The department says a recent state Supreme Court decision could more than double that caseload by expanding the state’s benefit-eligibility standards, leading over time to “an increased fiscal need of $293 million annually.” The department spends $220 million on developmental services now.
Commissioner Monica Hutt wants lawmakers to put language in the fiscal 2020 budget bill that would preserve the department’s current eligibility criteria while officials develop new rules on the issue.
“The purpose of the legislation would be to maintain the status quo,” said attorney Stuart Schurr, the department’s general counsel.
But the Disability Law Project at Vermont Legal Aid says DAIL’s concerns are inflated and “alarmist.” The proposed legislative fix is an “overreaction” that will allow the department to deny benefits to some people who deserve them under the standard set by the Supreme Court, Legal Aid attorney Barb Prine said.
“I think that they need to take a deep breath and get some more information,” Prine said.
The Supreme Court decision at the center of the dispute is titled “In re R.R.” It details the struggle of the plaintiff, identified only by those initials, to receive state developmental disability services.
Court documents say R.R. has been diagnosed with fetal alcohol spectrum disorder, along with other disorders, and has “functional delays and behavioral challenges.” But his first application for benefits was denied because his 2015 IQ test score was 77, and a score of 70 or lower was required by the state.
R.R.’s parents appealed that denial to the state Human Services Board, and a series of decisions and reconsiderations followed.
There was debate about whether R.R,’s earlier IQ score of 75 should be used. That score was important, because there also was debate about whether the state should be using a “standard error of measurement” that allows for a five-point variance in IQ test results.
In the end, the Supreme Court decided that “the plain language of the applicable regulations incorporates the standard error of measurement.” Therefore, R.R.’s previous IQ score of 75, “combined with the other evidence in the case,” meant he qualified for state benefits.
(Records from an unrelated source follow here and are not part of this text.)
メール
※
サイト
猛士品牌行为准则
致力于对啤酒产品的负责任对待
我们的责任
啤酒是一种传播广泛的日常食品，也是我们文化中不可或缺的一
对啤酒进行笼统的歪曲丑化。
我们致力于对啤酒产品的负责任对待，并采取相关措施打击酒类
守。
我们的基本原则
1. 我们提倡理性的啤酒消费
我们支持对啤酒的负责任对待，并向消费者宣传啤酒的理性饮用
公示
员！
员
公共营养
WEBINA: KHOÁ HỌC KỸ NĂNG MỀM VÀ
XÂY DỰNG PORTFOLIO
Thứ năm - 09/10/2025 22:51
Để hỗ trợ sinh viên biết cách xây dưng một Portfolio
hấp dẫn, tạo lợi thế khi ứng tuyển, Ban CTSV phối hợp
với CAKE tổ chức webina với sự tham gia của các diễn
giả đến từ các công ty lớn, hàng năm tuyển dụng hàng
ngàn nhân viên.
That set off alarms for the department. In her letter to the House and Senate appropriations committees, Hutt says the court’s decision “means that all individuals with an IQ score of up to 75 would now be potentially eligible for developmental services.”
Based on national statistics, “the practical reality of the expansion of eligibility criteria … would lead to a very real possibility of more than doubling the population who might be considered eligible for services,” Hutt wrote.
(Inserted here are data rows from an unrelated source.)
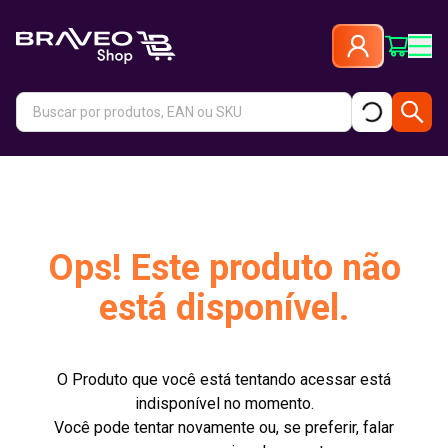
Ops! Este produto não
está disponível.
O Produto que você está tentando acessar está
indisponível no momento.
Você pode tentar novamente ou, se preferir, falar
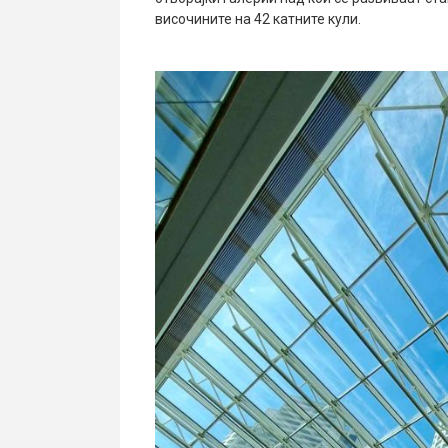
височините на 42 катните кули.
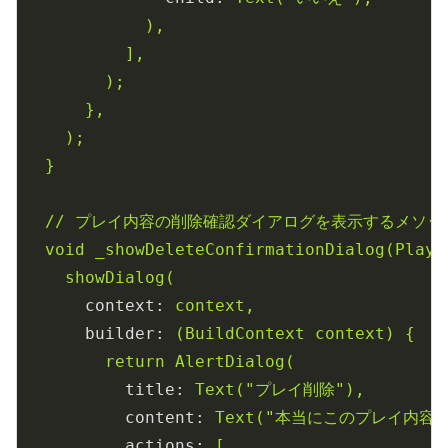
),
],
);
},
);
}
//
プレイ内容の削除確認ダイアログを表示するメソッ
void
_showDeleteConfirmationDialog(PlayE
showDialog(
context:
context,
builder:
(BuildContext
context)
{
return
AlertDialog(
title:
Text("プレイ削除"),
content:
Text("本当にこのプレイ内容
actions:
[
Department Deputy Commissioner Camille George said officials’ concern is based on estimates that 2% of the population has an IQ of 70 or below, while 5% has an IQ of 75 or below. George said the cost-impact calculations include the fact that the department serves about 25% of those who meet the current IQ threshold.
“The best that we could do is try and estimate based on our past experience and our knowledge about the demographics in Vermont,” George said.
Based on those estimates, officials want the Legislature to put language in the fiscal 2020 budget bill saying that the department “shall not provide services … to any individual on the basis of an intellectual disability who has not received at least one score of 70 or below without application of any standard error of measure” on the IQ test.
In other words, the department is looking for the Legislature’s OK to not implement the standard set by the Supreme Court. Asked about the department’s authority to circumvent the court decision, Schurr said, “It’s within the authority of the Legislature to make the laws.”
The department’s proposed statutory language would head off a big benefit-spending jump, officials say. And it would give the department authority and time to draw up new eligibility rules, “returning us to our historical and consistent practice and reflecting the department’s long-standing intent,” Hutt wrote.
Schurr said that doesn’t mean that the department has predetermined its future eligibility rules. There will be opportunity for public comment, he said, and the department “intends to make further consideration of the issues.”

But Prine, who represented R.R. in the Supreme Court case, says the department’s proposals are too much, too soon.
For one thing, she said cutting off benefit eligibility at an IQ test of 70 has “no scientific or medical basis.” Prine said allowing for a standard error of measurement in IQ scores is “accepted practice by treatment professionals” across the nation.
The idea that “one point on an IQ test means you’re not going to get services – that’s not recognizing the reality of people’s lives,” Prine said.
She also isn’t convinced that the benefit impact the department fears has any basis in reality. Prine said IQ tests are only one of three factors used in determining benefit eligibility, and she also said relatively few people in Vermont have been denied benefits because their IQ scores fell between 70 and 75.
Furthermore, Prine said some people with scores in that range already are receiving state benefits because the department’s cut-off has been inconsistently applied.
Under the Supreme Court decision, “I think there will be a handful of people (newly) eligible,” Prine said. “I don’t think it’s going to be a floodgate.”
It’s not yet clear what lawmakers will do. On Thursday, the chairs of the House and Senate appropriations committees said they are still discussing the department’s recommendation and have yet to decide how to move forward.
Xander Landen contributed to this report.